Saya ini punya kebiasaan aneh: ngobrol dengan orang random. Bukan karena ramah luar biasa, bukan juga misi sosial. Lebih ke refleks batin yang kadang bocor tanpa izin. Dan tentu saja, kebiasaan absurd ini tidak pernah libur, termasuk di tanggal 1 awal tahun, saat taman komplek berubah jadi situs arkeologi sisa peradaban pesta.

Pagi itu taman terlihat seperti habis dilalui bangsa nomaden yang doyan sate dan kembang api. Bekas bakaran masih hitam legam, botol air mineral berceceran, bubuk kembang api menempel di tanah seperti abu dosa kolektif.

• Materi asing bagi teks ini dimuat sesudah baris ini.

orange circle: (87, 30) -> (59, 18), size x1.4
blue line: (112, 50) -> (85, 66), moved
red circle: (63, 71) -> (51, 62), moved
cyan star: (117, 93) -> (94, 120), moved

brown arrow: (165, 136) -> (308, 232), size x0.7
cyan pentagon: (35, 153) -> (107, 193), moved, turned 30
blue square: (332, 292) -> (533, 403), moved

Saya berdiri di sana sambil menemani anak main, dengan pikiran yang sangat logis dan ajeg: ah nanti juga ada petugas kebersihan, rapiin secukupnya, sisanya ya tugas mereka. Pikiran ini sah, rasional, dan diam-diam diamini banyak warga.

Lalu saya melihatnya.
Seorang ibu petugas kebersihan.
Menyapu pelan, sendiri, di tengah sisa euforia orang-orang yang sekarang masih tidur pulas atau rebahan sambil nyengir lihat status tahun baru.

Saya tidak tahu apa yang ada di kepalanya. Mungkin capek. Mungkin kesal. Mungkin ya sudah, ini kerjaan. Atau mungkin sedang menghitung jam sampai bisa duduk dan minum teh. Saya tidak tahu. Dan justru karena tidak tahu itu, saya mendekat.

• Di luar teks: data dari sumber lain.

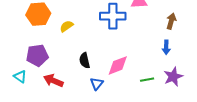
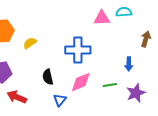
blue cross: (113, 16) -> (78, 50), moved
brown arrow: (171, 21) -> (146, 39), moved
green line: (147, 80) -> (110, 85), moved

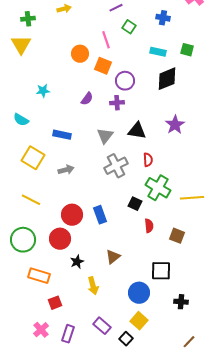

Masalahnya, saya juga tidak tahu harus mulai dari mana.

Yang keluar malah kalimat setengah matang, setengah bercanda, setengah bodoh: “Bu, lagi panen ya hehehe… semangat ya bu, kalau capek istirahat dulu.”

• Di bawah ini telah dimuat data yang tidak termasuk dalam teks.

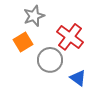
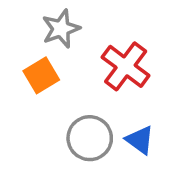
gray circle: (50, 60) -> (90, 138), moved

Kalimat yang bahkan saya sendiri langsung menilai: kurang ajar dikit tapi niatnya baik.

Saya kira ibu itu akan senyum sopan lalu lanjut nyapu. Ternyata tidak. Ia berhenti. Menatap. Seolah baru ditarik keluar dari lamunan panjang. Dan tanpa ba-bi-bu, ia bicara.

Bukan curhat soal capek. Bukan keluhan soal sampah. Tapi kalimat yang bikin saya reflektif sambil malu tipis-tipis: “Iya pak, ini memang pekerjaan saya. Saya jalanin. Terima kasih ya pak… jarang ada warga yang nyapa tukang sapu. Saya kira di sini nggak ada yang kaya bapak.”

Nah kan.
Lagi-lagi kebiasaan saya bekerja terlalu jauh.

Saya cuma mau ngobrol iseng. Yang keluar malah seperti pengingat bahwa menyapa itu ternyata bukan hal remeh. Bahwa bagi sebagian orang, disadari keberadaannya saja sudah cukup bikin hari terasa lebih manusia.

Saya cuma mengangguk, senyum kaku, dan menutup dengan kalimat standar: “Semangat ya bu.”

Dalam hati saya menggerutu sendiri: Tuh kan. Ngapain sih kamu ngobrol random lagi. Tapi di sisi lain, ada rasa hangat kecil yang tidak bisa dijelaskan. Bukan heroik. Bukan merasa berjasa. Lebih ke rasa: oh, ternyata manusia masih bisa saling melihat.

Kritiknya sederhana, dan agak menampar:
kita sering terlalu sibuk merasionalisasi kekacauan—kan ada petugas—sampai lupa bahwa di balik seragam oranye itu ada manusia utuh, dengan pikiran, lelah, dan harga diri.

Dan kesimpulan saya hari itu juga sederhana, tanpa slogan muluk:
saya tidak sedang jadi orang baik. Saya cuma manusia yang refleks menyapa manusia lain. Kalau itu sekarang terasa istimewa, mungkin karena dunia memang lagi jarang berhenti untuk sekadar bilang, “saya lihat kamu.”

Dan ya… kebiasaan absurd ini sepertinya belum mau pensiun.